We may not always be sexy, but we sure do have a good time. This video is one of those ‘thought you were taking a photo and it was on video mode’ moments.
I needed something happy and uplifting, and although we’ll never have a ‘dad’ for our future child, I hope both of us remember to appreciate how hard the other will be working to help raise the best possible child, with as few bumps and bruises as possible along the way. This blogger said it perfectly.
What a fucking Friday. We sat waiting to find out why, after two positive tests, my wife had no sign of any little one growing. Early miscarriage or tubal pregnancy. Sigh. Start again. Or wait for the blood work to come back. Then take another test in 48 hours to see if her body still thinks it’s pregnant.
there is never a good time for bad news. And it never comes at even a relatively good time. It’s the final day of exams. Tomorrow I am supposed to lead professional development about anti-racism and equity practices. The is morning A was bleeding.
What’s scary is that all the things that could be nothing could also be something. And the thing they could be is bad. You might just be spotting. Totally normal. Or… Signs of ectopic pregnancy or miscarriage. So once again there is the need to include people you aren’t r close to in rather intimate and vulnerable moments of your life, because you don’t want to seem flaky or unprofessional. But I also know I will never let A go along to an ultrasound ever again.
We are in tomorrow at 8:30 for the appointment. Smack in the middle of my ‘presentation’. So in addition to dealing with this (which could be nothing) I also need to go in at 7 to edit final comments before the doctor’s, in case I don’t go back in. Then figure out how to prep for the first day of semester two – with three brand new classes – on Monday. You know, the usual. So, fingers crossed that this is all for naught.

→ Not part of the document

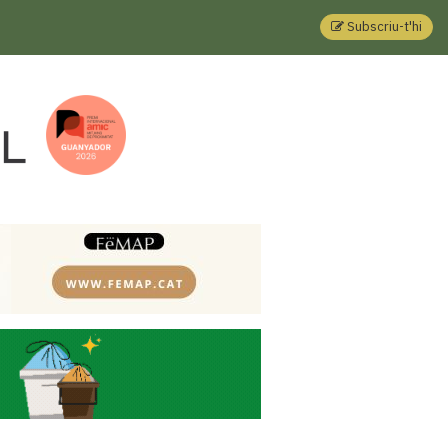
Subscriu-t'hi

Third time is a charm. I hope.
I was reading a great entry by ” Sprout and Mamas” on their blog, and felt a pang of recognition. I, too, feel like I’m micromanaging much of the process – counting, asking, monitoring, double-checking… but with good reason:
So much of our process needs to be bang on, because it’s no accident that these babies are being conceived. If only I’d thought more about what a weird irony I was living in my late teens and all through my twenties… never worrying about getting pregnant, or even whether my period came, late or otherwise.
As I said to Sproutandmamas:
“It’s so true. Every step is ‘crucial’ and you never know whether the calm demeanor of folks in various provider-patient relationships is because they are calm and CONFIDENT, or because they aren’t the ones trying to get pregnant. Fingers crossed…
I had similar [to the ones posted on their blog] thoughts about the progesterone supplements that we are taking during this round… upon handing us our medication, no one said ‘don’t leave these in the car during Canadian winter’. But part of me had a hunch that I should take them INTO my work, rather than leave them in the car. Later, after reading all the fine print, it indicates that they should be stored at room temp. What if I hadn’t and it was THAT detail that prevents or ensures that this step works? So much to think about, eh??”
And ‘ensures’ is such a ridiculous word, since nothing is guaranteed. Al said she doesn’t want to tell anyone (except everyone here, of course, and the few close family and friends) until we’re five months pregnant.
So far, so good though. We are a few weeks in,… and all seems swell. I won’t even start on why ‘seems’ is such a tricky word.